Previous studies exploring grasper jaw and tissue interactions have mostly centered on porcine tissue studies. This is due to the vast logistical and ethical challenges involved in human tissue experimentation and the previous assumption that porcine tissues are close enough to human tissues to be a surrogate model. Christensen et al’s work with porcine and human bowel tissues casts doubt on this assumption; however, as they found that human tissues were stronger, stiffer and less compliant than porcine tissue.
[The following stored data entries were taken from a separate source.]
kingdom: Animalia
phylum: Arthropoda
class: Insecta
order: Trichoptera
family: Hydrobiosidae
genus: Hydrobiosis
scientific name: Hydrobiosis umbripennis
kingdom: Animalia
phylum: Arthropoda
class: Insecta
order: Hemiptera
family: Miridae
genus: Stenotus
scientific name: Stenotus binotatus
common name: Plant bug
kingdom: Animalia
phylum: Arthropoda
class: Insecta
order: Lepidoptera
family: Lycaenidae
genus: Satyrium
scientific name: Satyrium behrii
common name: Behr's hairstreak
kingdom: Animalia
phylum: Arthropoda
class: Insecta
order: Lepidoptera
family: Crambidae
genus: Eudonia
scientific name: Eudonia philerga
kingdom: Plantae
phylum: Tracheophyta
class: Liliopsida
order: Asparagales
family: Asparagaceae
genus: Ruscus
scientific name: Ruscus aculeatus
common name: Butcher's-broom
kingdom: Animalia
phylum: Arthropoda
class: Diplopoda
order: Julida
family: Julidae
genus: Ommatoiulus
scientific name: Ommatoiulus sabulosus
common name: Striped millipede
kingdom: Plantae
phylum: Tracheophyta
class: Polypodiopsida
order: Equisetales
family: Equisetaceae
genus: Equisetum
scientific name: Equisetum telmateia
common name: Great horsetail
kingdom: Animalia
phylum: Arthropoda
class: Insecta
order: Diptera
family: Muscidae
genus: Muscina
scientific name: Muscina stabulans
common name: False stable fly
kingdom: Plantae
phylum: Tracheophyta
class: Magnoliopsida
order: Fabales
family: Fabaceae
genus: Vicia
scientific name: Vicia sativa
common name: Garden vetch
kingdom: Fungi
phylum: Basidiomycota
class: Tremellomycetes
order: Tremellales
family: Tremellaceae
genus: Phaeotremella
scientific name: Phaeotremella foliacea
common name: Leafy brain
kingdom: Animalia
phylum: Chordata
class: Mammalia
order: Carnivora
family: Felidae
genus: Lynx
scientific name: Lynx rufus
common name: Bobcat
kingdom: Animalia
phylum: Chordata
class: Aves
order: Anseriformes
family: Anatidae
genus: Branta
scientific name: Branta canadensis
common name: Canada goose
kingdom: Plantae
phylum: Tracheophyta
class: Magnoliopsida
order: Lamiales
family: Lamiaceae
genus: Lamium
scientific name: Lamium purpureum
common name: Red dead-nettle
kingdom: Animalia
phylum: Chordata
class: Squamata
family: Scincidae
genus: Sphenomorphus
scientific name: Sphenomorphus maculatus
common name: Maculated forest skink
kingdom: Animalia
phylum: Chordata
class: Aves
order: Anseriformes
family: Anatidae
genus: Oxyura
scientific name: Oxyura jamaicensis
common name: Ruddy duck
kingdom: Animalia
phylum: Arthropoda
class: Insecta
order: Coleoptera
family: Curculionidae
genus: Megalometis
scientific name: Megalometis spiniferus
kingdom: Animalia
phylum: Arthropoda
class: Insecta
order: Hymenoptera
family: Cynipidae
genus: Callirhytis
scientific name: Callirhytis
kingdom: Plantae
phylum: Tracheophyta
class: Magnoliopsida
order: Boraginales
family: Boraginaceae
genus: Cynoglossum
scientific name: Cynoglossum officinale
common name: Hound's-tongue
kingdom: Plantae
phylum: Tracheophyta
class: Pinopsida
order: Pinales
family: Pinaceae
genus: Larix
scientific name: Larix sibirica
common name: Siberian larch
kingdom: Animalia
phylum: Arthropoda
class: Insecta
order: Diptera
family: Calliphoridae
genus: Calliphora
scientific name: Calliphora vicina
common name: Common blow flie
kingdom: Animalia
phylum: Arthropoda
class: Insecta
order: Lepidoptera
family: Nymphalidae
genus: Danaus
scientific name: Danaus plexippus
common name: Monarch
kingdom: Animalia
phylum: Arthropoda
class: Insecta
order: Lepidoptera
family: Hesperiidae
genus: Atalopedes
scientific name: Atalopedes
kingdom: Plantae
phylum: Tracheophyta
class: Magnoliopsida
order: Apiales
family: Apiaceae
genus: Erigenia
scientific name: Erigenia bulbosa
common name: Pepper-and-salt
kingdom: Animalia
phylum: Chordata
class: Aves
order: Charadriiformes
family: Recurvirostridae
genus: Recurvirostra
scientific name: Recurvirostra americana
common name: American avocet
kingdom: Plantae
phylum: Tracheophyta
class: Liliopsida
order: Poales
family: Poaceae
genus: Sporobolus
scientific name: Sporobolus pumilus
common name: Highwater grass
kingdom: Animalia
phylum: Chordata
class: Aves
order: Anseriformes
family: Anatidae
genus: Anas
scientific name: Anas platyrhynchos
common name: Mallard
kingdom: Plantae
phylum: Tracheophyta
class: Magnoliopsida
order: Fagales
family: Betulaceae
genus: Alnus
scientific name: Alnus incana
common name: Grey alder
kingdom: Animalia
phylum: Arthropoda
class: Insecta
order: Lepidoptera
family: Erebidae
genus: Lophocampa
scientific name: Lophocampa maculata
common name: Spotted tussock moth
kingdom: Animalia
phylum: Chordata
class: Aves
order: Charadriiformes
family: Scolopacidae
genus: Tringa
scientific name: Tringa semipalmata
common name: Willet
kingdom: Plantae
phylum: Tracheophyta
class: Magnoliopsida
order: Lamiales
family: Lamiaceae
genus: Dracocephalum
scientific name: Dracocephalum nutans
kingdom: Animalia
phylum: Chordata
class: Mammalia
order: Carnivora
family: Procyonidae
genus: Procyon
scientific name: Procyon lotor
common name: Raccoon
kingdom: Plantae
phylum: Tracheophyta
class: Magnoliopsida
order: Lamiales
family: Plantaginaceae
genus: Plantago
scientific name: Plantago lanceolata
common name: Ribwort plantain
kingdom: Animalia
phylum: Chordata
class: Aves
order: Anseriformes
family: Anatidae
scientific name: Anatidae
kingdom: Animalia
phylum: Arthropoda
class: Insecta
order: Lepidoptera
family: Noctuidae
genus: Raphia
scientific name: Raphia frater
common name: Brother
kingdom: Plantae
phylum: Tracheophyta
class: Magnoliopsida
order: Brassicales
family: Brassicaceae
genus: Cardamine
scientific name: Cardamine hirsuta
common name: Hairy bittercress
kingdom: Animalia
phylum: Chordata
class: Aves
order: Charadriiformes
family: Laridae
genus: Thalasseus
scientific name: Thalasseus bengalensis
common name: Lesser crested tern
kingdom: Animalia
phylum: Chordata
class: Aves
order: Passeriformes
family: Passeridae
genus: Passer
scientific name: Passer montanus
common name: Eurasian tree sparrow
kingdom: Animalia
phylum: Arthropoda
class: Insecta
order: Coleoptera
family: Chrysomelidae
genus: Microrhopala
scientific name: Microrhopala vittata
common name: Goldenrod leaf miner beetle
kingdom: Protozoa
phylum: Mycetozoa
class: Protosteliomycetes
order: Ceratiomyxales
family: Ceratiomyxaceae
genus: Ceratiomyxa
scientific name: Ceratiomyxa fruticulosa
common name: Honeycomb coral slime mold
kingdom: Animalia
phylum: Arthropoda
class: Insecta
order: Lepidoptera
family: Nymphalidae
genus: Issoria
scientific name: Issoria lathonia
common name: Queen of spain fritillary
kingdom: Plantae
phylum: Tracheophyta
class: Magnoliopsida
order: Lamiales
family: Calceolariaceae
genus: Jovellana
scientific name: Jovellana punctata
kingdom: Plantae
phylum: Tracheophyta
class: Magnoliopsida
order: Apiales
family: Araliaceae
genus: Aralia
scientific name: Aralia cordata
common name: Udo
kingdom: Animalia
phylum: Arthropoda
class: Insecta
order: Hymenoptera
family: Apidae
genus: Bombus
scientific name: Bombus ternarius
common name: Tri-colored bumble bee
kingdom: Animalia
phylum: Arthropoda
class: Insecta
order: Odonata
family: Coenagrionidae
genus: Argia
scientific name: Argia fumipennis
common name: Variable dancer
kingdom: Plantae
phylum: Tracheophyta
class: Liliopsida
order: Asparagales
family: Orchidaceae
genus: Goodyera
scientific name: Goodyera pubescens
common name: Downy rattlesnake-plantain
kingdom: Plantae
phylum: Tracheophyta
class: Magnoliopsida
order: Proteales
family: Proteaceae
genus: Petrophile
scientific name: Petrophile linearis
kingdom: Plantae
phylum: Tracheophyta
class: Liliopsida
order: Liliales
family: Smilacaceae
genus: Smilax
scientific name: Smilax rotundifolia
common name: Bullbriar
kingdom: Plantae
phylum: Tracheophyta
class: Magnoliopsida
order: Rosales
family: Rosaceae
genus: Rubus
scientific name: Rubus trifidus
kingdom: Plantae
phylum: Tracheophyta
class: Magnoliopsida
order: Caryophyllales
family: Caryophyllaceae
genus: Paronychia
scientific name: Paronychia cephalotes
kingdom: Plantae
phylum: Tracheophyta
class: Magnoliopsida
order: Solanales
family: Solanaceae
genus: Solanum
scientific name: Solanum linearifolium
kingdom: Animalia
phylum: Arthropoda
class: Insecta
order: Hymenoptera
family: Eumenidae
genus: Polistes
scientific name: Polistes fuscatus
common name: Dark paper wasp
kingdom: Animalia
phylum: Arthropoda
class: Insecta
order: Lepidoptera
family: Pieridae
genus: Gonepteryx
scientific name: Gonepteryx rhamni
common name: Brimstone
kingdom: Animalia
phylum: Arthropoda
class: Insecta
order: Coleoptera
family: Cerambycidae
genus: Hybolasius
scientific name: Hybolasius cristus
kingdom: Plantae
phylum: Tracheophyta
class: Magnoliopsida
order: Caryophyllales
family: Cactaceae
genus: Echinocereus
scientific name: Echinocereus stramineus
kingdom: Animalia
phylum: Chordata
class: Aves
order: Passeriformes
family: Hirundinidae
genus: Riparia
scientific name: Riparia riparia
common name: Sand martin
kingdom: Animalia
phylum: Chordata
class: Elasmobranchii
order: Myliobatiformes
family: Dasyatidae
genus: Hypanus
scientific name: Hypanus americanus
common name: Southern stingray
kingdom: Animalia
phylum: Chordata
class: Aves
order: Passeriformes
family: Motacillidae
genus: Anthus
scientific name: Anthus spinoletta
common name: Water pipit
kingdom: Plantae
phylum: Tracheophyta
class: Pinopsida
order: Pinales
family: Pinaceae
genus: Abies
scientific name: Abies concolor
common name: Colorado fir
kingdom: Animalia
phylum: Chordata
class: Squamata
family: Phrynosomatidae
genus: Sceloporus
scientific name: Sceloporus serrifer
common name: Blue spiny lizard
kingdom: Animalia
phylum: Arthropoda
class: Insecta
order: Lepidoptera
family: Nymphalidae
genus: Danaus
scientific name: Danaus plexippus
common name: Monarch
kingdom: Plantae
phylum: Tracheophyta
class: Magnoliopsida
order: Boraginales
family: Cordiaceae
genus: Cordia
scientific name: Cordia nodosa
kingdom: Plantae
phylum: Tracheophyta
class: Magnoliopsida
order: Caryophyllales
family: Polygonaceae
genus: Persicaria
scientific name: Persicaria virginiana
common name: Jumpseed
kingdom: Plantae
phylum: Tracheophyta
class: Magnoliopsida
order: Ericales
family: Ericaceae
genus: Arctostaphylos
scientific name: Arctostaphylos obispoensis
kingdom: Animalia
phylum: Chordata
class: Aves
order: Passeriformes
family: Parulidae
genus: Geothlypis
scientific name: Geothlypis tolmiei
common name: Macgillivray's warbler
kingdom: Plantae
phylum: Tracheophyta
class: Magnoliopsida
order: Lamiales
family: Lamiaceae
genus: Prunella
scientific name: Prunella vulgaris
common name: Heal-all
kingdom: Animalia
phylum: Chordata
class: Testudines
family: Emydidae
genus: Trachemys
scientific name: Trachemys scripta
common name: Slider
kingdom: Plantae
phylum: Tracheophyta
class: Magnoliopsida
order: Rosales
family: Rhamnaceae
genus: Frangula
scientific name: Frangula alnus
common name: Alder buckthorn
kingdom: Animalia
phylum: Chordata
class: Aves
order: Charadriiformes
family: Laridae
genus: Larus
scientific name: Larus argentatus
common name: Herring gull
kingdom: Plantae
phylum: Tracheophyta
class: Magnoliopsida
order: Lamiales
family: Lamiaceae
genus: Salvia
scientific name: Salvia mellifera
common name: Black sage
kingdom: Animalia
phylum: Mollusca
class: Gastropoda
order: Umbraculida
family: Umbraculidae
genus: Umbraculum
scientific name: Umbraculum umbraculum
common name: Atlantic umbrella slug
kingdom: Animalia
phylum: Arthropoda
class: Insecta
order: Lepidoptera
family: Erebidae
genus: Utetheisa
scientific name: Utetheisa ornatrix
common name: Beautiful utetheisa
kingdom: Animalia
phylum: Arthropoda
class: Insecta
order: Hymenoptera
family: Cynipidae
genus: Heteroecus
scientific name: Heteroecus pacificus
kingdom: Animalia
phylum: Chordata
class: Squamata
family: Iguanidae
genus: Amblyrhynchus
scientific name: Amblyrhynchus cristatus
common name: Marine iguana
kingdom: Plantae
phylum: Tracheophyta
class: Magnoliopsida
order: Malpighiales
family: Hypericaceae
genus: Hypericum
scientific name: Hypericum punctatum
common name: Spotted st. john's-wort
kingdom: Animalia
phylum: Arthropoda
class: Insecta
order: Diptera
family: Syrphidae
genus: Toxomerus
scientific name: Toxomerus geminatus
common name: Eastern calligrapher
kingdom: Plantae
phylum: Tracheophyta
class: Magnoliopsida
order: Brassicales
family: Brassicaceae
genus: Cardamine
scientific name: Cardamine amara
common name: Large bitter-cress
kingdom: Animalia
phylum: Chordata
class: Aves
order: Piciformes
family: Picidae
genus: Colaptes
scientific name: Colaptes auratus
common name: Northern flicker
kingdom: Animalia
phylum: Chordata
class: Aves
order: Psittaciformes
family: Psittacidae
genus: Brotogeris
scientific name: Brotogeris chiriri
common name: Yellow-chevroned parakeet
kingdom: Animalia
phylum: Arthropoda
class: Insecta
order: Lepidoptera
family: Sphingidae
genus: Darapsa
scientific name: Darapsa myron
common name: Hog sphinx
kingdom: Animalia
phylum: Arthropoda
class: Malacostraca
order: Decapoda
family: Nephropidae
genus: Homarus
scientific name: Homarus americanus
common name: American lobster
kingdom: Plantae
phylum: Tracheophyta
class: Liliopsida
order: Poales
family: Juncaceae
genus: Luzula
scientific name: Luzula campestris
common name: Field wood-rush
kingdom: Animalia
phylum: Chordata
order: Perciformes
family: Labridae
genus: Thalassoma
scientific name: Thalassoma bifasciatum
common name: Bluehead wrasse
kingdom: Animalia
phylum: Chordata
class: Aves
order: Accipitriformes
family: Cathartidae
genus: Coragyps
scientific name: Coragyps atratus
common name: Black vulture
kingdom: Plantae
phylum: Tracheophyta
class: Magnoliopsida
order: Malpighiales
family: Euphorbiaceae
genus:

Porcine tissue was able to stretch almost twice as much as human bowel tissue (with an elastic modulus of 1.83 MPa and 5.18, respectively), while human bowel tissue had a higher ultimate average strength (0.58 MPa compared with 0.87 for human tissues).16 Heijnsdijk et al also found that the inter-individual variability in perforation forces is quite large and that bowel strength could differ by a factor of two between patients.17
Establishing safe tissue force boundaries in humans with a histopathological analysis
This study aims to investigate the relationship between grasper jaw forces and human small and large bowel (colon) tissues. These tissue types were specifically chosen for two reasons: first, they are the most clinically relevant in relation to repeated grasp injury and second, bowel is one of the most delicate tissues in the human body. van der Voort et al4 found that the overall incidence of laparoscopy-induced bowel injury was 0.36%. The small intestine was most frequently injured (55.8%), followed by the large intestine (38.6%).3
To the authors’ knowledge, this will be the first study to investigate the upper limit of force by laparoscopic graspers in human tissues with a histological analysis of cellular damage. A histological model was chosen to objectively and quantifiably understand how the intestinal tissue structure is microscopically affected as a result of mechanical loading. These data will be important as we move into an age of “smart surgical tools” that can quantify tool-tissue force interactions.